Only multimedia communication however can be routed through UDP, when enabled. This means that the other data traffic is still sent via TCP.
UDP communication for multimedia uses by default a range of ports between 4011 and 4999.
These ports must be open between client and the remote host where the session will be run. In case of multinode environments, the UDP port must be open on each of the remote Terminal Server Nodes; in case of multiserver environment, the UDP port must be open on each of the servers federated under the Cloud Server.
If these ports are not available, multimedia traffic will fall back to TCP communication.
UDP can be disabled on client side, in the connection settings -> NX protocol -> Advanced panel.
Note that UDP communication is always disabled when using SSH protocol.
You can retrieve information about which ports are used from the NoMachine Menu inside the session: open it by clicking on the page peel
in the upper right corner of the window, and access the 'Connection' panel. The 'Service type' field reports such information.
Service type: NX on port 4000 with RT port 4537
means that the Network Server nxd is listening on port 4000. "RT" stays for "Real Time" and indicates the port used for UDP protocol.
The system SSHD, NXSSHD and the SSH PROTOCOL
NoMachine on Linux and Mac uses the system SSH server. The SSH server on Linux and Mac OS X is listening by default on port 22.
On Windows, NoMachine uses its built-in SSH server (nxsshd) which is listening on port 4022 instead.
Port 22 or 4022 (if the server is on Windows) must be open between client and server. This is mandatory to allow connections by SSH protocol.
NXHTD and the HTTP protocol
The NoMachine HTTP server (nxhtd) is listening by default on port 4080 and 4443 for secure HTTP connections. These ports must be open between the user's device and server. This is mandatory to allow sessions from the web.
If the router on server side supports UPnP, NoMachine will try to map ports for NX, SSH and HTTPS by instructing the router to forward external port to the service.
External ports are selected randomly from the 20000 - 30000 range. At session startup we also try with UPnP to map UDP ports. If successful, external and internal ports are the same port number.

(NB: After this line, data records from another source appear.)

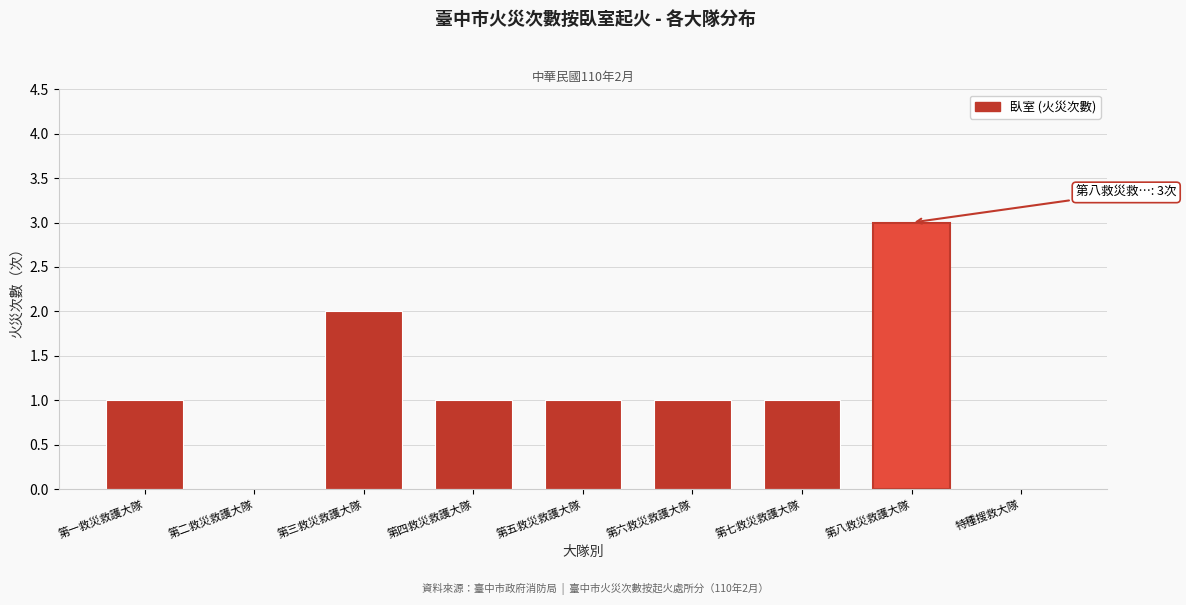

Reading right to left, what are all the values shown in this chart?

特種搜救大隊=0	第八救災救護大隊=3	第七救災救護大隊=1	第六救災救護大隊=1	第五救災救護大隊=1	第四救災救護大隊=1	第三救災救護大隊=2	第二救災救護大隊=0	第一救災救護大隊=1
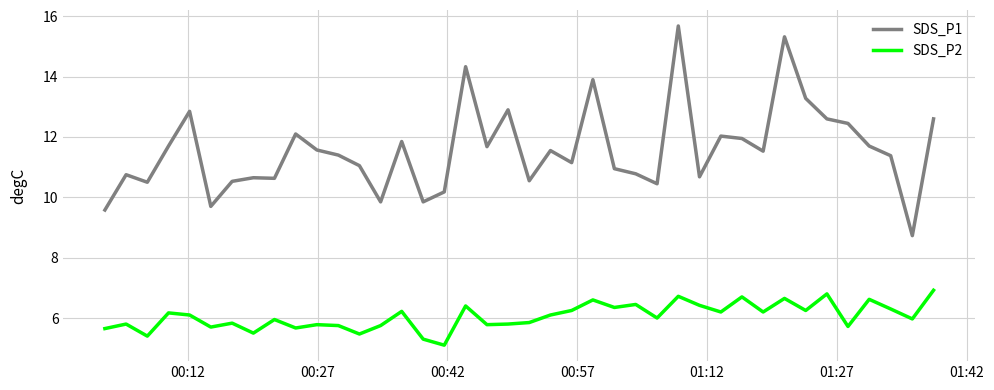

What is the maximum value shown in the chart?

15.7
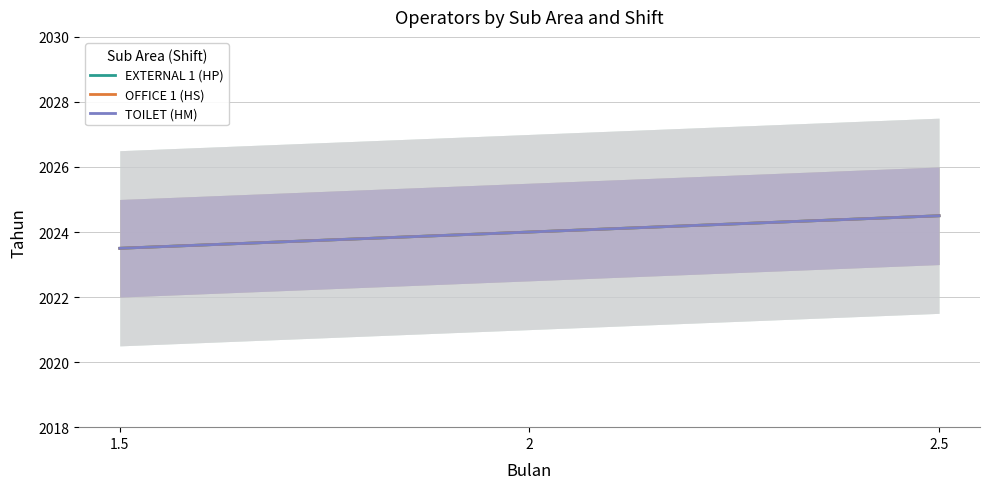

What position from the left is 2?

2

Port forwarding can be enabled/disabled via the NoMachine User Interface ('Server preferences') or in the server configuration file.
Ports for services (automatic updates, audio, connect network ports and printers, forward USB devices)
- Automatic updates require that hosts with NoMachine client or server installed have access to the NoMachine update server on port 4000 and use the TCP protocol.
- The service for audio support as well as services for connecting printers and disks don't require any port.
- The service for connecting a network port, as the name says, opens a port so that it can be accessed by third party applications. The port is used only locally, i.e. on a LAN.
- The service for connecting USB devices uses ports 5473 and 5483 locally. A new port is opened between client and server for each USB device. Port number is defined by 5040 + x where 'x' is the first free port retrieved starting from number 5040.